I am using PPO to learn parameters for my controller. Therefore action = parameters of controller. I saw that it is recommended to re-scale action space between [-1,1] and that later on I can change the scale in my environment back to the desired range. Questions

  1. If I wish for my parameters/ action space to only have positive values its still recommended to scale the values in the [-1,1] range and then unscale them in my env?
  2. How is it recommended to scale action space if I try to learn parameters and I do not want to limit the algorithm from learning and exploring? - my intuition tells me to define the upper and lower bound to some values, but on the other hand if my intuition is wrong this can prevent finding optimal parameters.
  3. In thepolicies.py it seems that when i use self.action_space = spaces.Box(low=low, high=high) the action space isn't re-scaled between [-1, 1] but clipped. How can I utilize the self.squash_output when using PPO, I saw that it is one of the parameters of the policies.ActorCriticPolicy but how can I modify it from the PPO class?
            if self.squash_output:
                # Rescale to proper domain when using squashing
                actions = self.unscale_action(actions)
            else:
                # Actions could be on arbitrary scale, so clip the actions to avoid
                # out of bound error (e.g. if sampling from a Gaussian distribution)
                actions = np.clip(actions, self.action_space.low, self.action_space.high)
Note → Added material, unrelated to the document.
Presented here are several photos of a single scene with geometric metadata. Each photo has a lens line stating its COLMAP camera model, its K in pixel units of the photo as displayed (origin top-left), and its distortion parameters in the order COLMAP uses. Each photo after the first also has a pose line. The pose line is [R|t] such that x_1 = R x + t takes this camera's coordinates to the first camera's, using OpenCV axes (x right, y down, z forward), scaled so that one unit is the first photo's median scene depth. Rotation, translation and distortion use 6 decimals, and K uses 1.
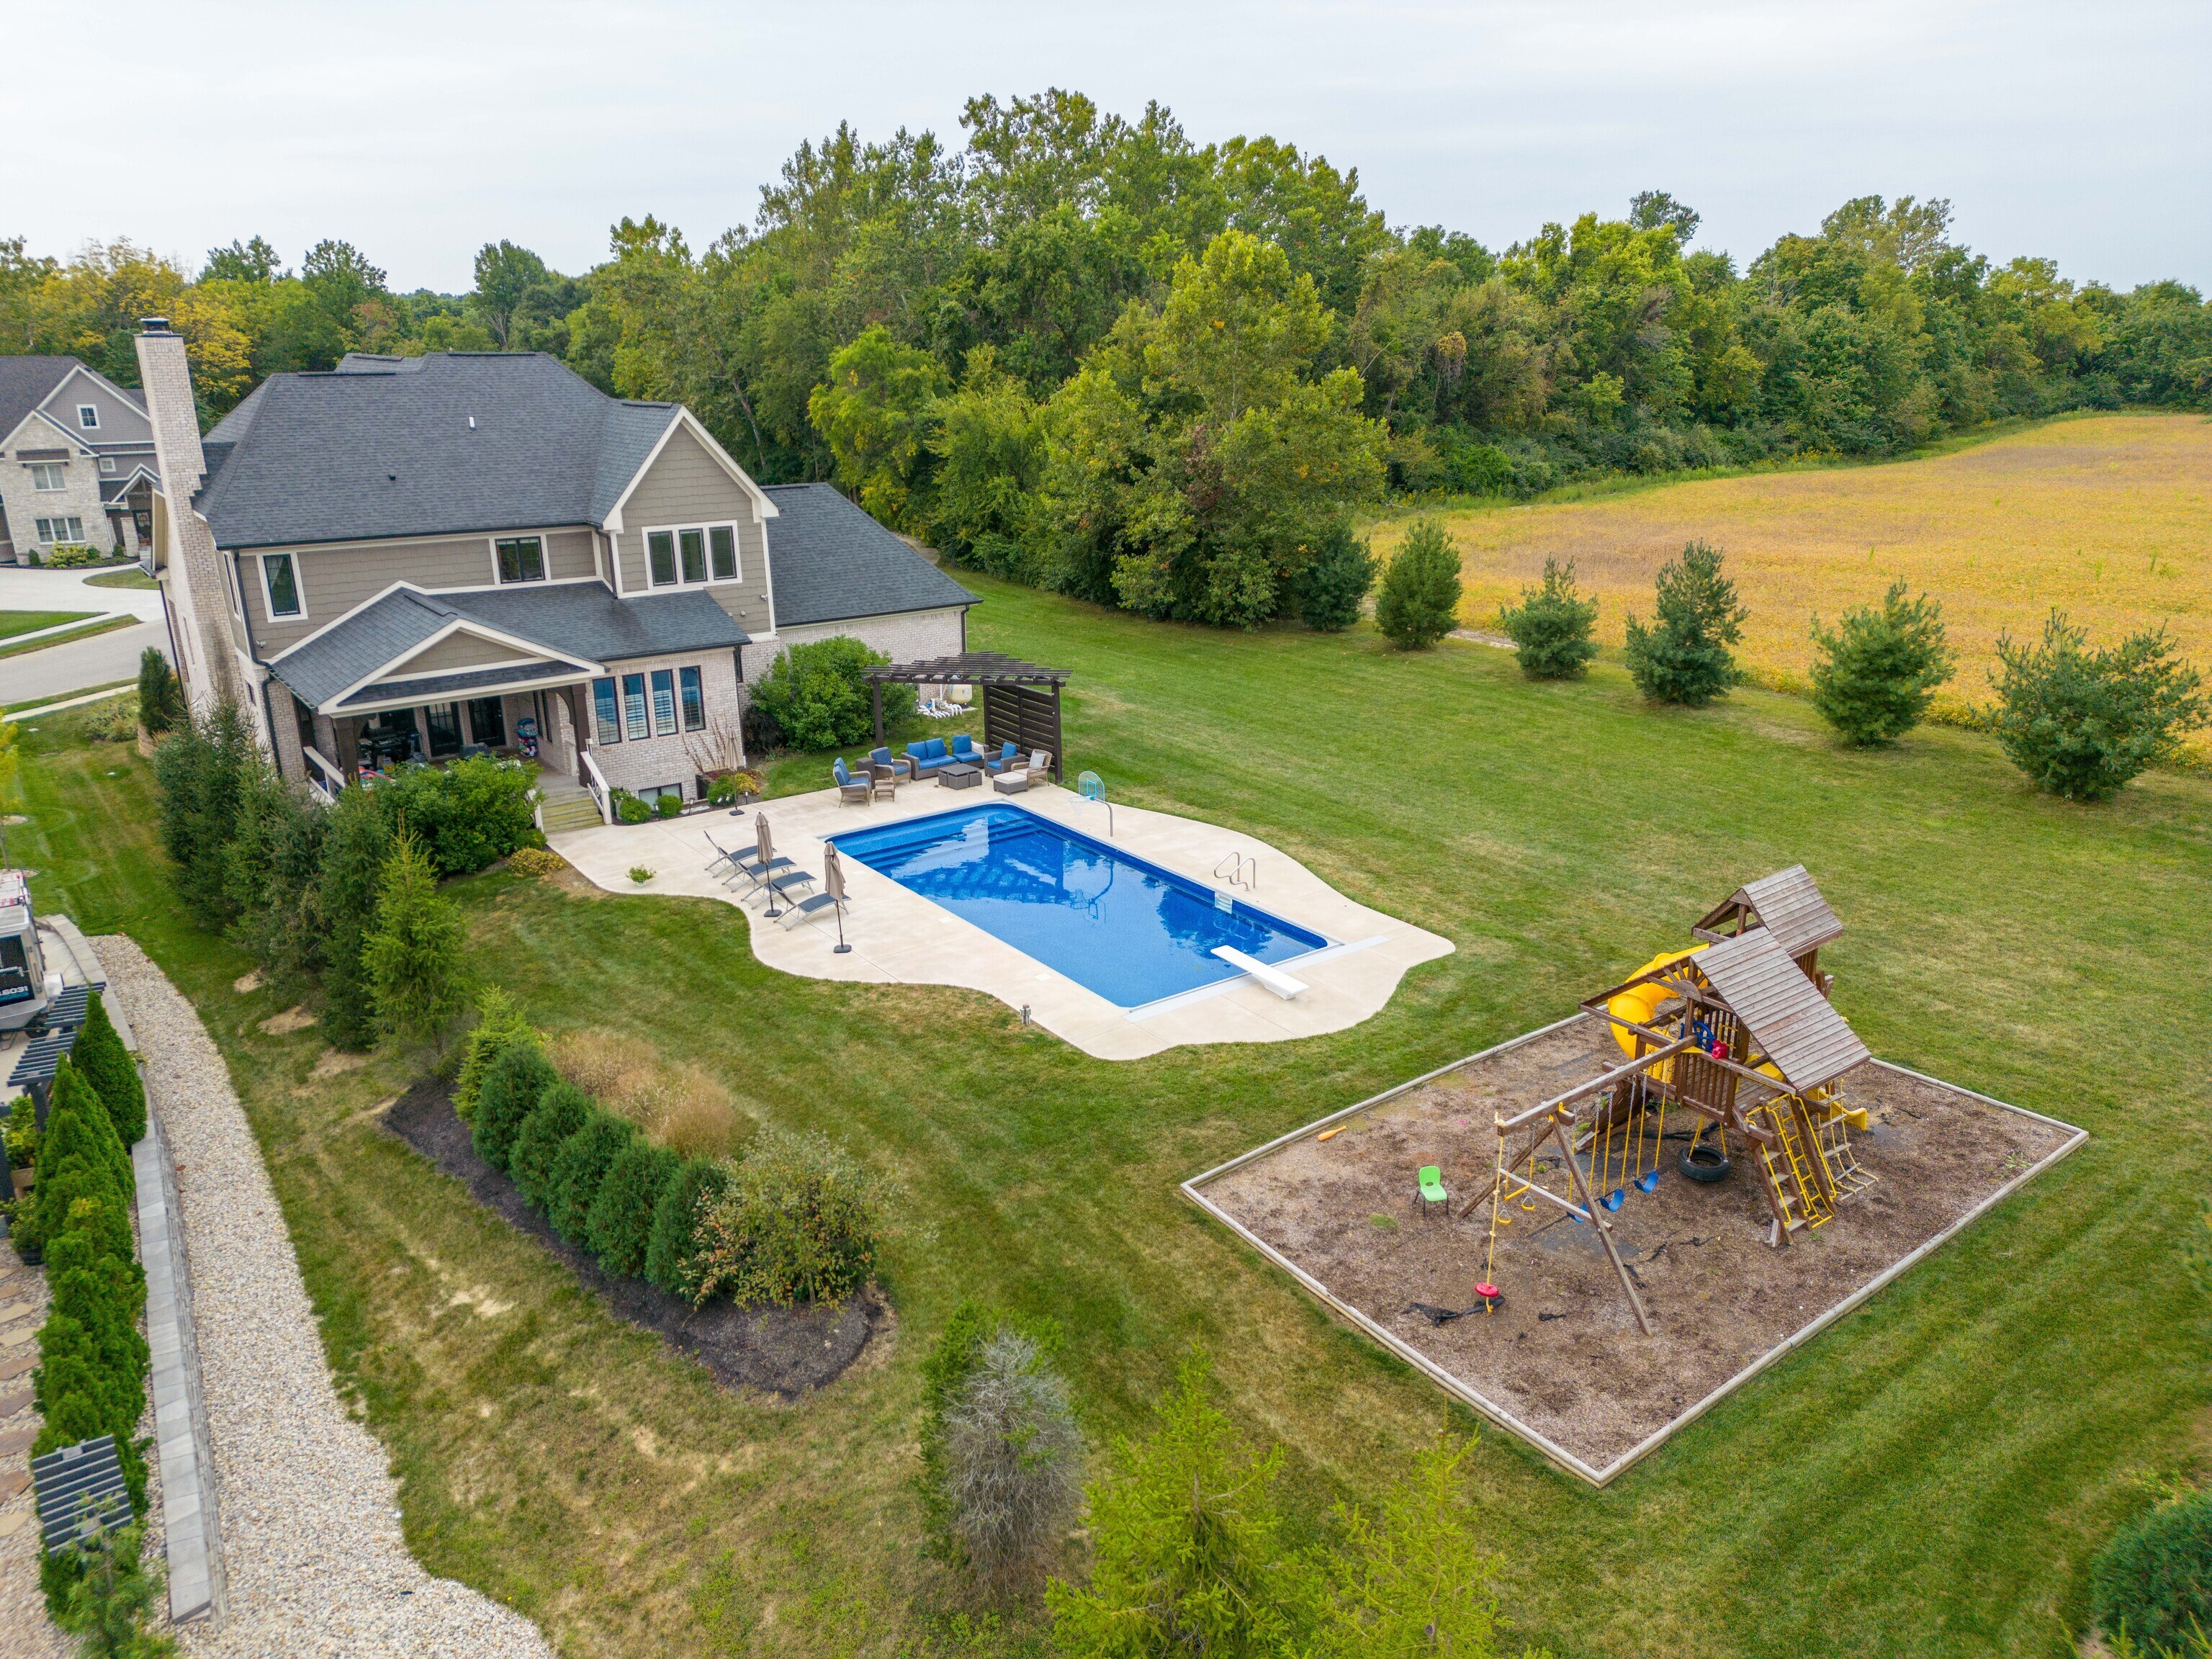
lens RADIAL K [[1536.7, 0, 1110.6], [0, 1536.7, 833.2], [0, 0, 1]] dist [0.080887, -0.074259]
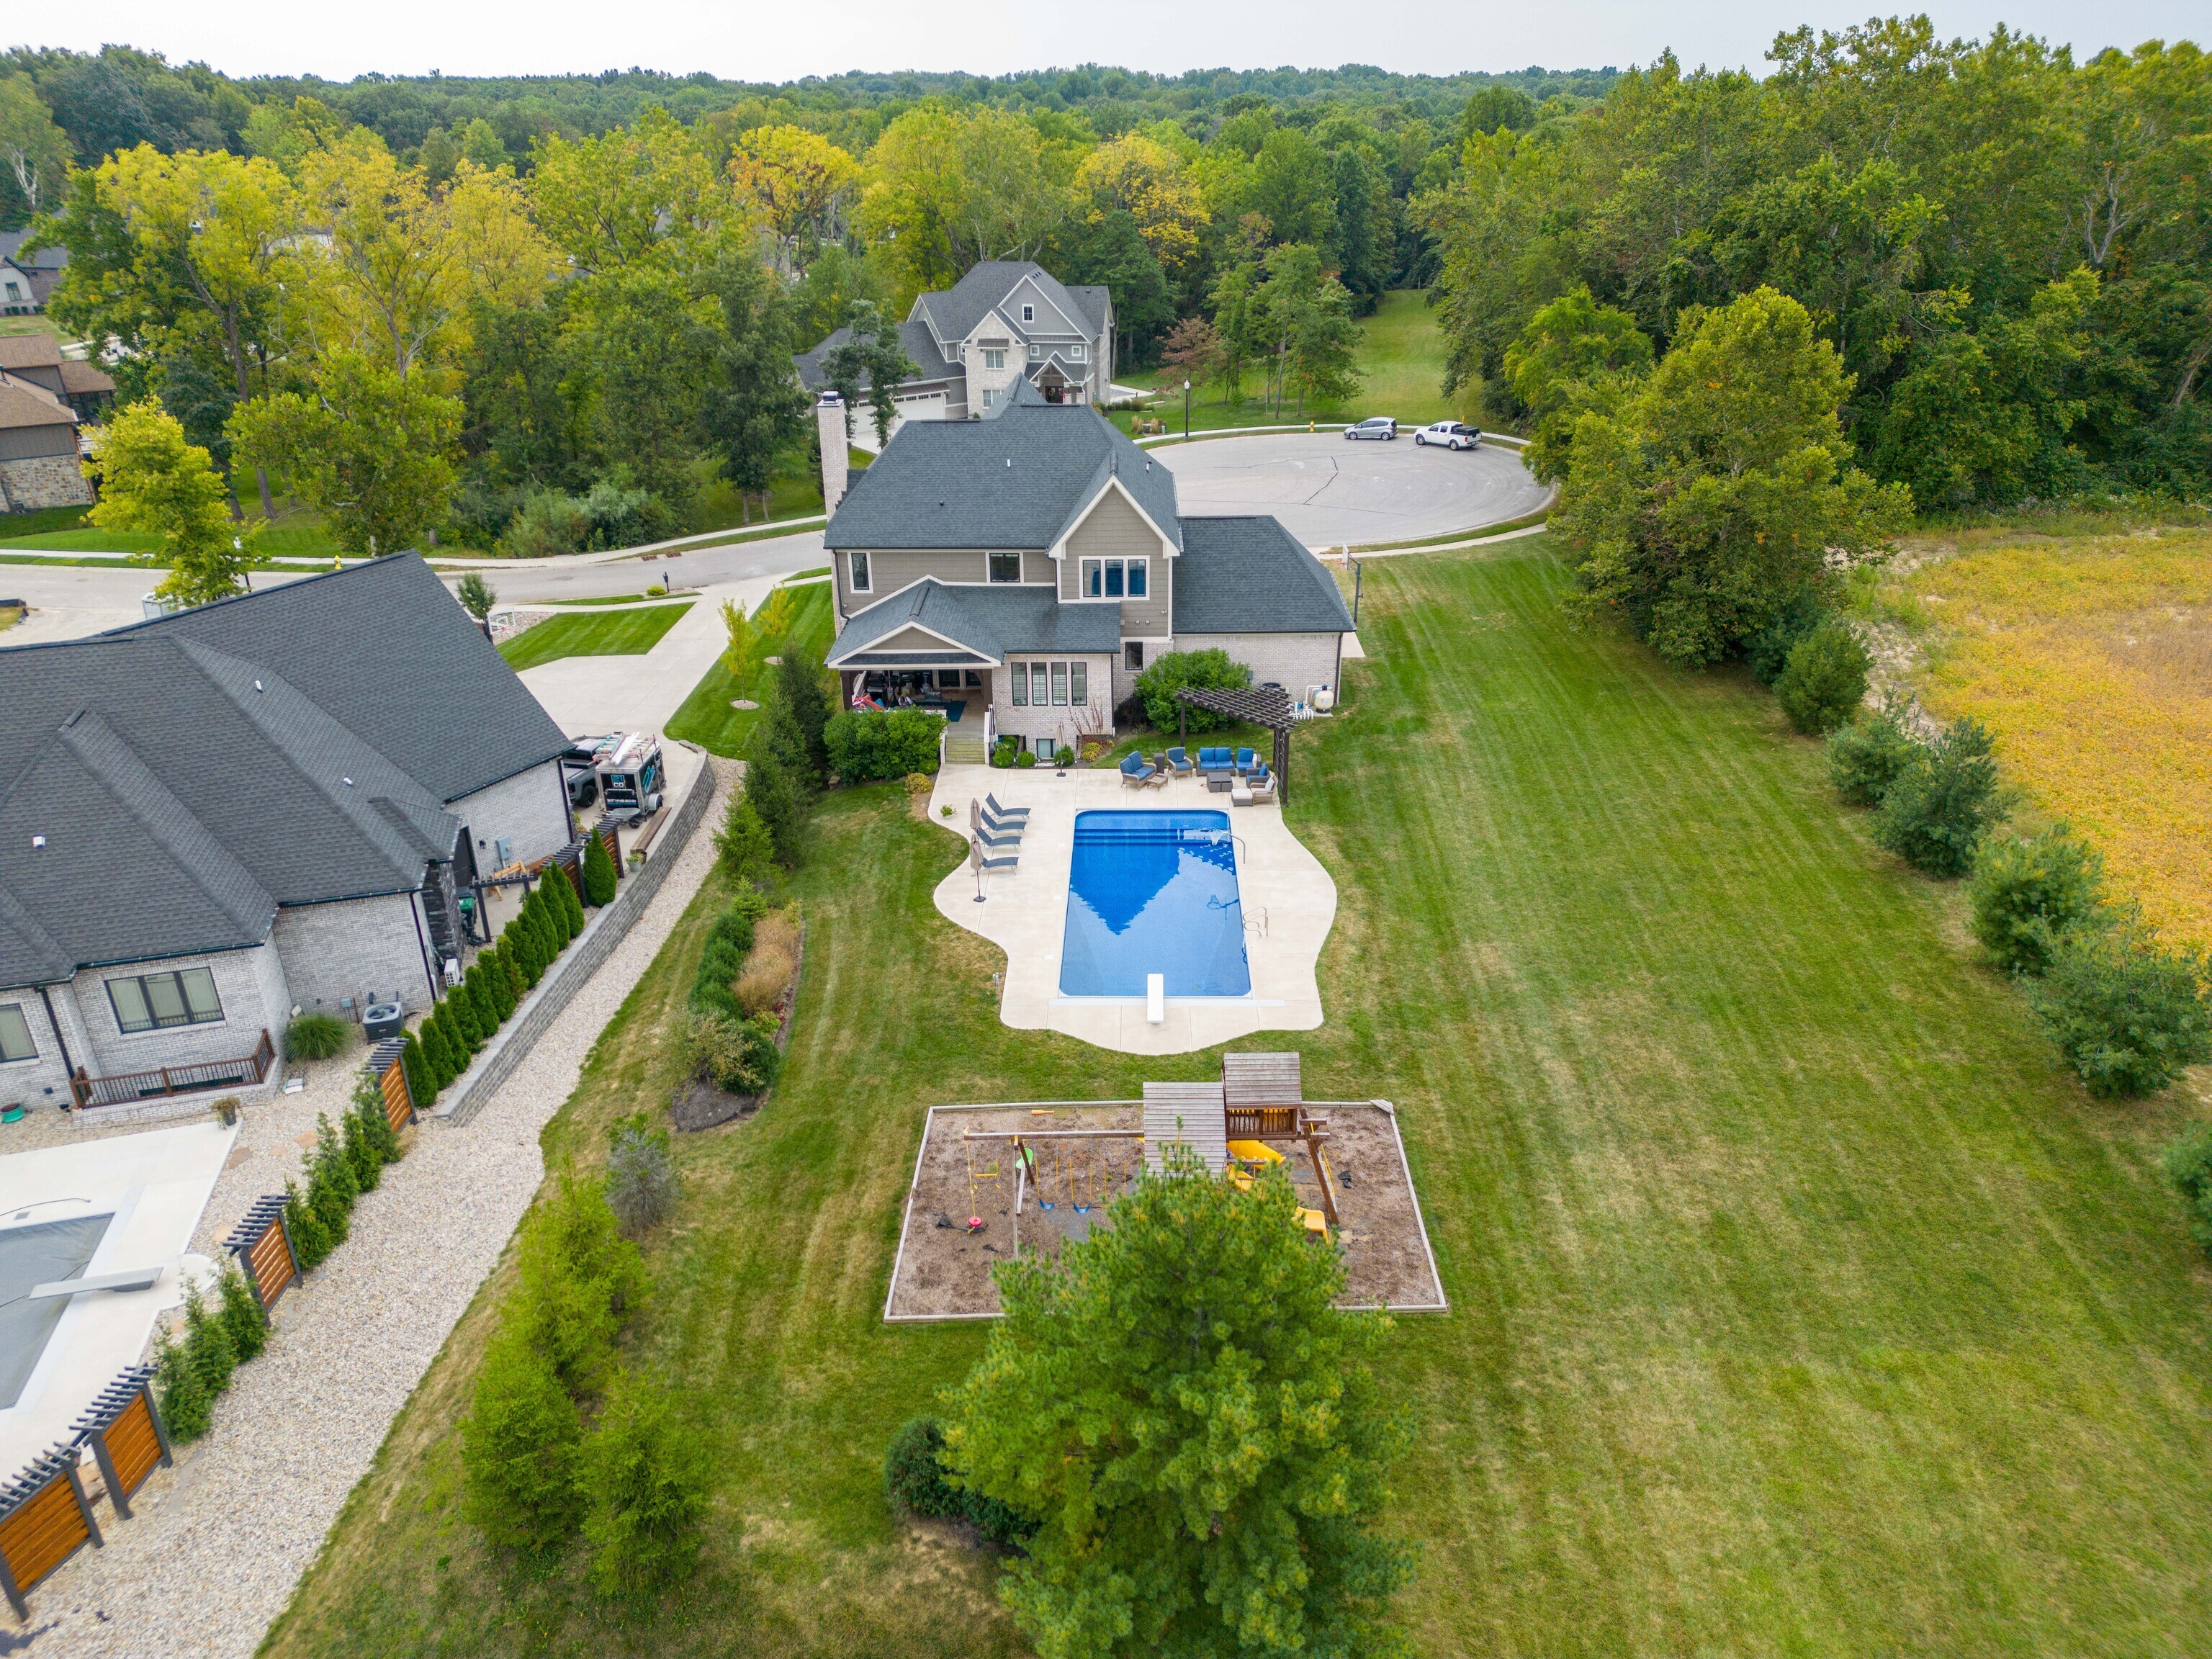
lens RADIAL K [[1535.8, 0, 1108.9], [0, 1535.8, 827.2], [0, 0, 1]] dist [0.096242, -0.095453]
pose [[0.795268, 0.257816, -0.548707, 0.569187], [-0.185216, 0.965121, 0.185031, -0.228892], [0.577273, -0.045520, 0.815282, -0.146678]]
Thank you for your help :)

Checklist

araffin commented 1 year ago

If I wish for my parameters/ action space to only have positive values its still recommended to scale the values in the [-1,1] range and then unscale them in my env?

yes, see https://youtu.be/Ikngt0_DXJg?t=738 for a longer explanation

How is it recommended to scale action space if I try to learn parameters and I do not want to limit the algorithm from learning and exploring?

I actually answer those questions in https://youtu.be/Ikngt0_DXJg (how to define a custom env, how to choose the action space)

How can I utilize the self.squash_output when using PPO,

you need to use gSDE (use_sde=True, you can find some examples in the RL Zoo: https://github.com/DLR-RM/rl-baselines3-zoo/blob/master/hyperparams/ppo.yml#L28) and then pass squash_output=True via the net_kwargs. But by experience, it doesn't change much compared to clipping (default for PPO).

Anyway, for continuous actions, I would recommend you to use SAC/TD3/TQC instead of PPO (I also talk about that in the video), they all handled limits properly (with squashing).

danielstankw commented 1 year ago

Thank you very much for the explanation !